Given a class that export .csv files to a database:
import luigi
import csv
class CsvToDatabase(luigi.Task):
# (...)
def run(self):
## (...)
with open(self.input().some_attribute, 'r', encoding='utf-8') as some_dataframe:
y = csv.reader(some_dataframe, delimiter=';')
### (...) <several lines of code>
# (...)
I'm having problems trying to export a file with ISO-8859-1 encoding.
When I exclude the encoding
argument from then open()
function, everything works fine, but I cannot make permanent changes in the class definition (firm's other sectors uses it). So I thinked about the possibility of using polymorphism to solve it, like:
from script_of_interest import CsvToDatabase
class LatinCsvToDatabase(CsvToDatabase):
# code that uses everything in `run()` except the `some_dataframe` definition in the with statement
This possibility actually exists? How could I handle it without repeating the "several lines of code" inside the statement?
CodePudding user response:
Thank you @martineau and @buran for the comments. Based on them, I will request a change in the base class definition that didn't affect other sector's work.

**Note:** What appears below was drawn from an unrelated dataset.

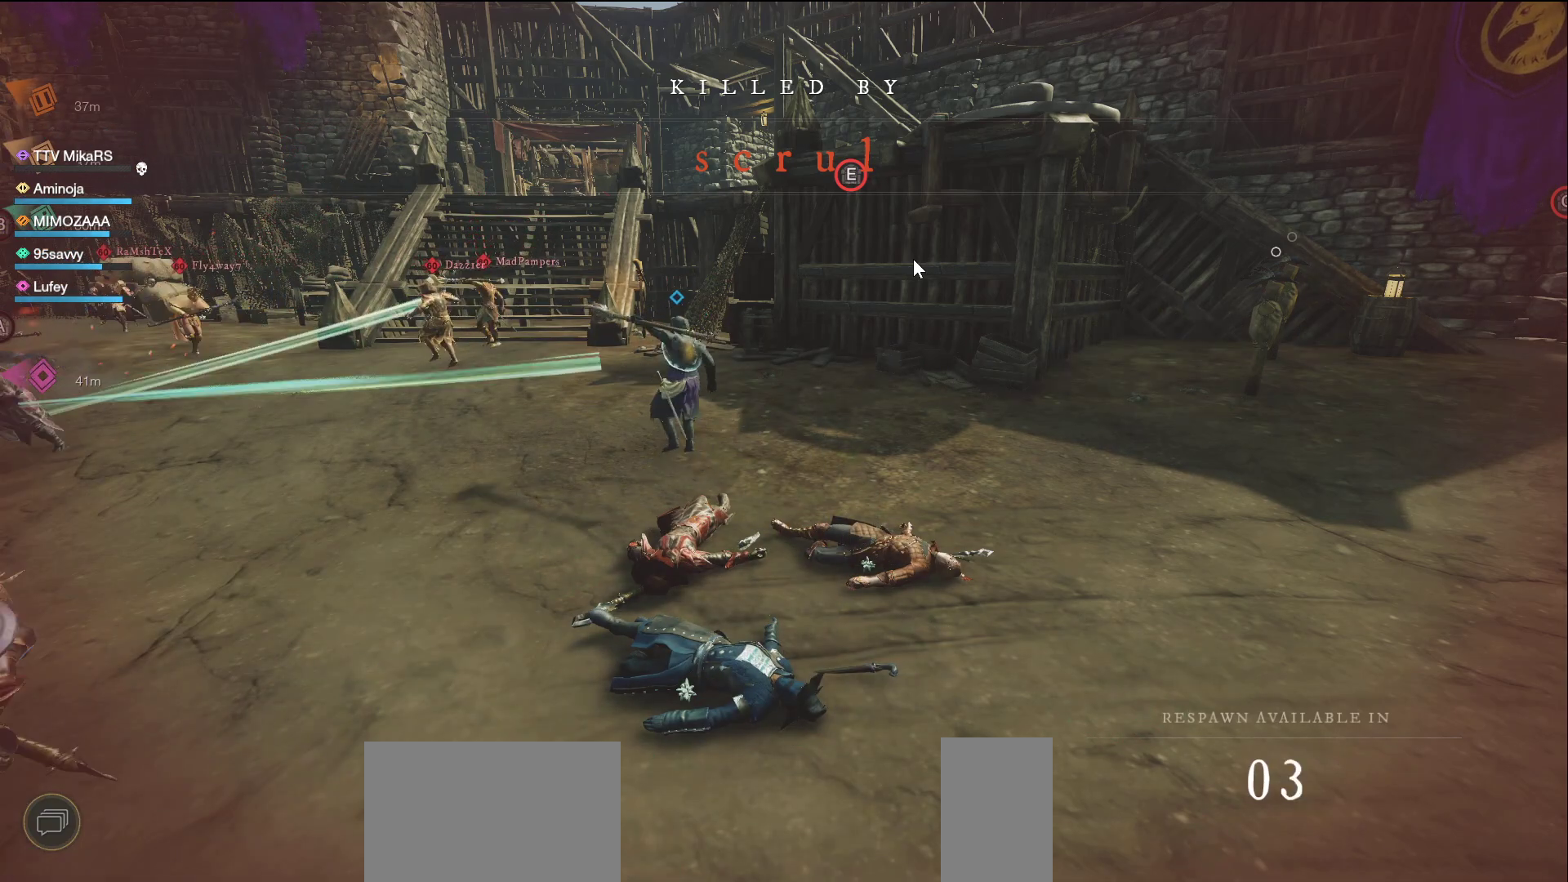
{"keys": [], "mouse": [], "events": []}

It would look like this:
import luigi
import csv
class CsvToDatabase(luigi.Task):
# (...)
encoding_param = luigi.Parameter(default='utf-8') # as a class attribute
# (...)
def run(self):
## (...)
with open(self.input().some_attribute, 'r', encoding=self.encoding_param) as some_dataframe:
y = csv.reader(some_dataframe, delimiter=';')
### (...) <several lines of code>
# (...)
And finally, in my script, something like:
from script_of_interest import CsvToDatabase
class LatinCsvToDatabase(CsvToDatabase):
pass
LatinCsvToDatabase.encoding_param = None
CodePudding user response:
You might consider as an alternative modifying the original class to add a new method get_cvs_encoding
, which is used by the run
method:
class CsvToDatabase(luigi.Task):
...
def get_cvs_encoding(self):
# default:
return 'utf-8'
def run(self):
## (...)
with open(self.input().some_attribute, 'r', encoding=self.get_cvs_encoding()) as some_dataframe:
y = csv.reader(some_dataframe, delimiter=';')
...
}
And then subclass this as follows:
class MyCsvToDatabase(CsvToDatabase):
def get_cvs_encoding(self):
return 'ISO-8859-1' # or None
And use an instance of the subclass. I just think this is neater and you can have multiple subclass instances "running" concurrently.